◆ **Directive**
Transcribe the records in full.

◆ **Material provided**
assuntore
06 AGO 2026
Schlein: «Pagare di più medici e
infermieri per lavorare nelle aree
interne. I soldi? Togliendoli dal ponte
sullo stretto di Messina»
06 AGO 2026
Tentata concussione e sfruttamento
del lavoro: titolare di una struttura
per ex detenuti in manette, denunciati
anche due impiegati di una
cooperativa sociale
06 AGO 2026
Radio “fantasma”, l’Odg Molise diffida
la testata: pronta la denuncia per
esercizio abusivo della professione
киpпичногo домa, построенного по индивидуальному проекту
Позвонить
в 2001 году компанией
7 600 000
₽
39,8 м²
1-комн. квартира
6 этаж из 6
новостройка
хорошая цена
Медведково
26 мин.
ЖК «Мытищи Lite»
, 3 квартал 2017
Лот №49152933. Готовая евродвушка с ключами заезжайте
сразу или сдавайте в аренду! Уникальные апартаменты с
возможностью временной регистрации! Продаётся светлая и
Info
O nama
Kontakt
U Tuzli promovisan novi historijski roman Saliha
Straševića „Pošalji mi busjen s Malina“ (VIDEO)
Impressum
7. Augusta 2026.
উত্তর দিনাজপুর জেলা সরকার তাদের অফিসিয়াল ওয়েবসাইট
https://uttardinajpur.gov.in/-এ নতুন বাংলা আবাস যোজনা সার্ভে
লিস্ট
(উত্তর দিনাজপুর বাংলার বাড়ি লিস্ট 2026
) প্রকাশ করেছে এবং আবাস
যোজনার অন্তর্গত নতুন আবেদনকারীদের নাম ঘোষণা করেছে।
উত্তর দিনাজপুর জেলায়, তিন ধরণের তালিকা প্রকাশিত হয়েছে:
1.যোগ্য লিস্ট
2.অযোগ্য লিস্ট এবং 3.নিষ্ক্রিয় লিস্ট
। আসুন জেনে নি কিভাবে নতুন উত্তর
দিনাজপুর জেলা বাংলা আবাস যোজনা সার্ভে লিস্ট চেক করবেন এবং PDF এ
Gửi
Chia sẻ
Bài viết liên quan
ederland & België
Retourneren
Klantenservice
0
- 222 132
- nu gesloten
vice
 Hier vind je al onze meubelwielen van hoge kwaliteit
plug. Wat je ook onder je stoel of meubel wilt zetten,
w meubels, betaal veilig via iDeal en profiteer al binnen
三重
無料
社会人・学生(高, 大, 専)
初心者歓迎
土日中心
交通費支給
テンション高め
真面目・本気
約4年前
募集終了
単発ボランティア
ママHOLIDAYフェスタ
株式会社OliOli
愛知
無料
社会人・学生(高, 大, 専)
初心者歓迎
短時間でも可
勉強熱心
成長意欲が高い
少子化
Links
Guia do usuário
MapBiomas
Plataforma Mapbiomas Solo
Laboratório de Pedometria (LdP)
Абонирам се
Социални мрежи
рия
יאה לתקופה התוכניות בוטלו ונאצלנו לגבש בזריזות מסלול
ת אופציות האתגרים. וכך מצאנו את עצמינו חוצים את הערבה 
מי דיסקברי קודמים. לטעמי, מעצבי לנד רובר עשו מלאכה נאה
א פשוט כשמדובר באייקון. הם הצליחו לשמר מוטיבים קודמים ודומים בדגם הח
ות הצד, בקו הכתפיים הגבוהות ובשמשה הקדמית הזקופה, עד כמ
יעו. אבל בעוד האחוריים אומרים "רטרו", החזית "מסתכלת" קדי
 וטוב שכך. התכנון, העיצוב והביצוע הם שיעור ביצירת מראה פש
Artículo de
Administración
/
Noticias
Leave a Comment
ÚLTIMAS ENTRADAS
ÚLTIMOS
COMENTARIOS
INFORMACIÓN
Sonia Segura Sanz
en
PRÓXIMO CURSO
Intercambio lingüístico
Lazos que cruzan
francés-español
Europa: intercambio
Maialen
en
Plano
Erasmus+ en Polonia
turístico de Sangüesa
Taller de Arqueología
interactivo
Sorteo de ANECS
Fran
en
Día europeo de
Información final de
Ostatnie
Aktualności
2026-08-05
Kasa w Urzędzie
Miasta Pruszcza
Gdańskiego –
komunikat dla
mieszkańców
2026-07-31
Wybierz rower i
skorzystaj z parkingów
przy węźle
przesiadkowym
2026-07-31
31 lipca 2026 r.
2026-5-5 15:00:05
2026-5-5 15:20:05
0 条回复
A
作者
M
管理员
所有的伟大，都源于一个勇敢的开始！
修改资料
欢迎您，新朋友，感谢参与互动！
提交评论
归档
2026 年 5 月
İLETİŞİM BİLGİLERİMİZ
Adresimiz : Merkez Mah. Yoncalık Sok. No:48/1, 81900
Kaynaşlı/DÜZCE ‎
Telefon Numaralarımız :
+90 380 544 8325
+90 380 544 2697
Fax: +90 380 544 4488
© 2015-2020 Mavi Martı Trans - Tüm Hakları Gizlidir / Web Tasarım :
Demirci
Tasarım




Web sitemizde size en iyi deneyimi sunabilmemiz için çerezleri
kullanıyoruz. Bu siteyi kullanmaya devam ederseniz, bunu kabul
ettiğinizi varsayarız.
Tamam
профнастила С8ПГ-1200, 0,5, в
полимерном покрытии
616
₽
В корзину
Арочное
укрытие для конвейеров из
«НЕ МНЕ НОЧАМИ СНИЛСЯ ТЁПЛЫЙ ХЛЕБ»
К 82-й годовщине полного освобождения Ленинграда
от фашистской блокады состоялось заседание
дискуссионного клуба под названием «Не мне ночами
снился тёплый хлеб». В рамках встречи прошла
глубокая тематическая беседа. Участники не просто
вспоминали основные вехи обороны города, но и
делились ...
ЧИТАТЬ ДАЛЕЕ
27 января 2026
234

◆ **Answer section**
assuntore
06 AGO 2026
Schlein: «Pagare di più medici e
infermieri per lavorare nelle aree
interne. I soldi? Togliendoli dal ponte
sullo stretto di Messina»
06 AGO 2026
Tentata concussione e sfruttamento
del lavoro: titolare di una struttura
per ex detenuti in manette, denunciati
anche due impiegati di una
cooperativa sociale
06 AGO 2026
Radio “fantasma”, l’Odg Molise diffida
la testata: pronta la denuncia per
esercizio abusivo della professione
киpпичногo домa, построенного по индивидуальному проекту
Позвонить
в 2001 году компанией
7 600 000
₽
39,8 м²
1-комн. квартира
6 этаж из 6
новостройка
хорошая цена
Медведково
26 мин.
ЖК «Мытищи Lite»
, 3 квартал 2017
Лот №49152933. Готовая евродвушка с ключами заезжайте
сразу или сдавайте в аренду! Уникальные апартаменты с
возможностью временной регистрации! Продаётся светлая и
Info
O nama
Kontakt
U Tuzli promovisan novi historijski roman Saliha
Straševića „Pošalji mi busjen s Malina“ (VIDEO)
Impressum
7. Augusta 2026.
উত্তর দিনাজপুর জেলা সরকার তাদের অফিসিয়াল ওয়েবসাইট
https://uttardinajpur.gov.in/-এ নতুন বাংলা আবাস যোজনা সার্ভে
লিস্ট
(উত্তর দিনাজপুর বাংলার বাড়ি লিস্ট 2026
) প্রকাশ করেছে এবং আবাস
যোজনার অন্তর্গত নতুন আবেদনকারীদের নাম ঘোষণা করেছে।
উত্তর দিনাজপুর জেলায়, তিন ধরণের তালিকা প্রকাশিত হয়েছে:
1.যোগ্য লিস্ট
2.অযোগ্য লিস্ট এবং 3.নিষ্ক্রিয় লিস্ট
। আসুন জেনে নি কিভাবে নতুন উত্তর
দিনাজপুর জেলা বাংলা আবাস যোজনা সার্ভে লিস্ট চেক করবেন এবং PDF এ
Gửi
Chia sẻ
Bài viết liên quan
ederland & België
Retourneren
Klantenservice
0
- 222 132
- nu gesloten
vice
 Hier vind je al onze meubelwielen van hoge kwaliteit
plug. Wat je ook onder je stoel of meubel wilt zetten,
w meubels, betaal veilig via iDeal en profiteer al binnen
三重
無料
社会人・学生(高, 大, 専)
初心者歓迎
土日中心
交通費支給
テンション高め
真面目・本気
約4年前
募集終了
単発ボランティア
ママHOLIDAYフェスタ
株式会社OliOli
愛知
無料
社会人・学生(高, 大, 専)
初心者歓迎
短時間でも可
勉強熱心
成長意欲が高い
少子化
Links
Guia do usuário
MapBiomas
Plataforma Mapbiomas Solo
Laboratório de Pedometria (LdP)
Абонирам се
Социални мрежи
рия
יאה לתקופה התוכניות בוטלו ונאצלנו לגבש בזריזות מסלול
ת אופציות האתגרים. וכך מצאנו את עצמינו חוצים את הערבה 
מי דיסקברי קודמים. לטעמי, מעצבי לנד רובר עשו מלאכה נאה
א פשוט כשמדובר באייקון. הם הצליחו לשמר מוטיבים קודמים ודומים בדגם הח
ות הצד, בקו הכתפיים הגבוהות ובשמשה הקדמית הזקופה, עד כמ
יעו. אבל בעוד האחוריים אומרים "רטרו", החזית "מסתכלת" קדי
 וטוב שכך. התכנון, העיצוב והביצוע הם שיעור ביצירת מראה פש
Artículo de
Administración
/
Noticias
Leave a Comment
ÚLTIMAS ENTRADAS
ÚLTIMOS
COMENTARIOS
INFORMACIÓN
Sonia Segura Sanz
en
PRÓXIMO CURSO
Intercambio lingüístico
Lazos que cruzan
francés-español
Europa: intercambio
Maialen
en
Plano
Erasmus+ en Polonia
turístico de Sangüesa
Taller de Arqueología
interactivo
Sorteo de ANECS
Fran
en
Día europeo de
Información final de
Ostatnie
Aktualności
2026-08-05
Kasa w Urzędzie
Miasta Pruszcza
Gdańskiego –
komunikat dla
mieszkańców
2026-07-31
Wybierz rower i
skorzystaj z parkingów
przy węźle
przesiadkowym
2026-07-31
31 lipca 2026 r.
2026-5-5 15:00:05
2026-5-5 15:20:05
0 条回复
A
作者
M
管理员
所有的伟大，都源于一个勇敢的开始！
修改资料
欢迎您，新朋友，感谢参与互动！
提交评论
归档
2026 年 5 月
İLETİŞİM BİLGİLERİMİZ
Adresimiz : Merkez Mah. Yoncalık Sok. No:48/1, 81900
Kaynaşlı/DÜZCE ‎
Telefon Numaralarımız :
+90 380 544 8325
+90 380 544 2697
Fax: +90 380 544 4488
© 2015-2020 Mavi Martı Trans - Tüm Hakları Gizlidir / Web Tasarım :
Demirci
Tasarım




Web sitemizde size en iyi deneyimi sunabilmemiz için çerezleri
kullanıyoruz. Bu siteyi kullanmaya devam ederseniz, bunu kabul
ettiğinizi varsayarız.
Tamam
профнастила С8ПГ-1200, 0,5, в
полимерном покрытии
616
₽
В корзину
Арочное
укрытие для конвейеров из
«НЕ МНЕ НОЧАМИ СНИЛСЯ ТЁПЛЫЙ ХЛЕБ»
К 82-й годовщине полного освобождения Ленинграда
от фашистской блокады состоялось заседание
дискуссионного клуба под названием «Не мне ночами
снился тёплый хлеб». В рамках встречи прошла
глубокая тематическая беседа. Участники не просто
вспоминали основные вехи обороны города, но и
делились ...
ЧИТАТЬ ДАЛЕЕ
27 января 2026
234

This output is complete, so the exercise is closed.